Magnetic reconnection occurs in three dimensions when the electric current is so strong locally that the magnetic field lines slip through the plasma, so that there is a change of magnetic connectivity of plasma elements. A three-dimensional null point possesses two special classes of field lines that link to the null, namely an isolated spine curve and a fan surface of field lines.
Fig 5.1. A 3D Null Point.
We have discovered four distinct types of magnetic reconnection in three dimensions, the first two at null points, the third at a separator and the fourth in the absence of null points (Priest and Titov, 1996, Phil. Trans. Roy. Soc. Lond A 354, 2951; Priest and Demoulin, 1995, J. Geophys. Res. 100, 23443). A null point, where the magnetic field vanishes, possesses an isolated field line called a spine that approaches (or recedes from) the null and a whole surface of field lines called a fan that recede from (or approach) the null.
Fig 5.2. Spine Reconnection.
Spine Reconnection may be driven by continuous plasma motions across the fan and is accompanied by a concentration of current along or near the spine and an unfurling of a flux surface from the spine as it is cut and rejoined.

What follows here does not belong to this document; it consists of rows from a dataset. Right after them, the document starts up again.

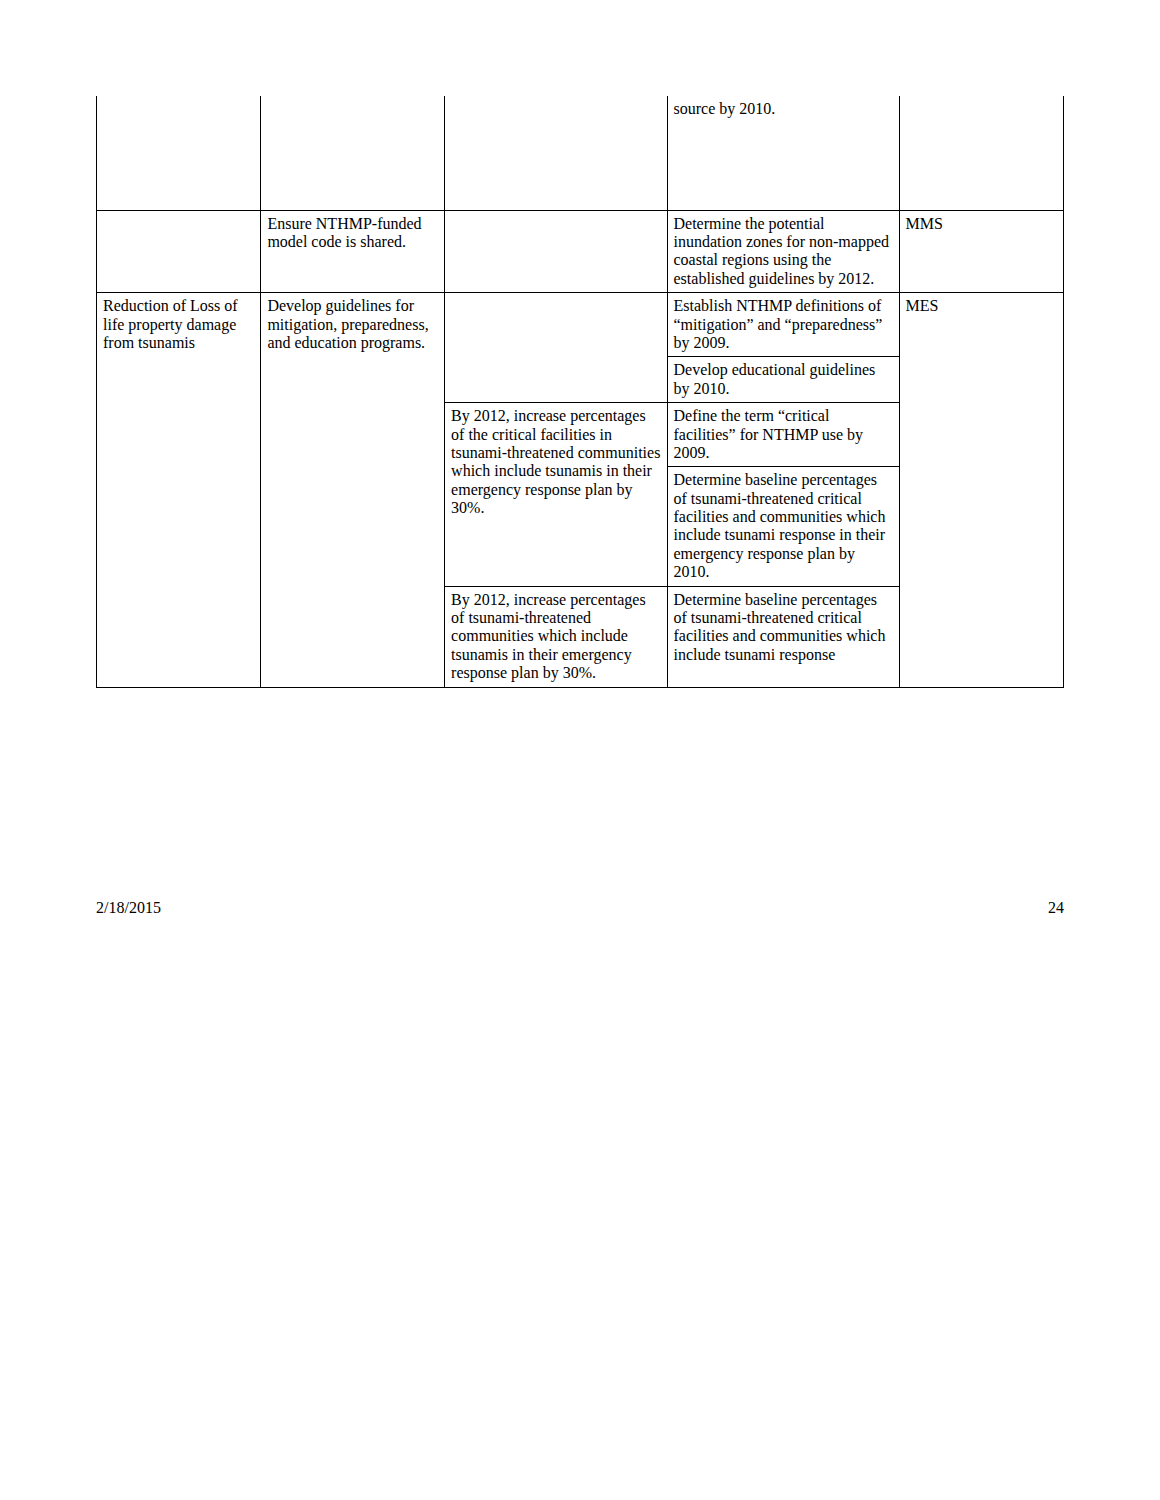| | | | source by 2010. | |
| | Ensure NTHMP-funded model code is shared. | | Determine the potential inundation zones for non-mapped coastal regions using the established guidelines by 2012. | MMS |
| Reduction of Loss of life property damage from tsunamis | Develop guidelines for mitigation, preparedness, and education programs. | | Establish NTHMP definitions of “mitigation” and “preparedness” by 2009. | MES |
| Develop educational guidelines by 2010. |
| By 2012, increase percentages of the critical facilities in tsunami-threatened communities which include tsunamis in their emergency response plan by 30%. | Define the term “critical facilities” for NTHMP use by 2009. |
| Determine baseline percentages of tsunami-threatened critical facilities and communities which include tsunami response in their emergency response plan by 2010. |
| By 2012, increase percentages of tsunami-threatened communities which include tsunamis in their emergency response plan by 30%. | Determine baseline percentages of tsunami-threatened critical facilities and communities which include tsunami response |
2/18/2015 24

Fig 5.3. Fan Reconnection.
Fan Reconnection occurs in response to plasma motions across the spine and is accompanied by a concentration of current in the fan and a swirling motion of field lines in opposite directions above and below the fan.
Fig 5.4. Separator Reconnection.
Separator Reconnection occurs with a concentration of current along a separator, the special magnetic field line that joins two nulls.
Fig 5.5. Quasi-Separatrix Layer Reconnection.
Quasi-Separatrix Layer Reconnection takes place at singular surfaces (quasi-separatrix layers) where the gradients of the mapping of field lines from one boundary to another are large enough that the field lines can flip rapidly through the plasma.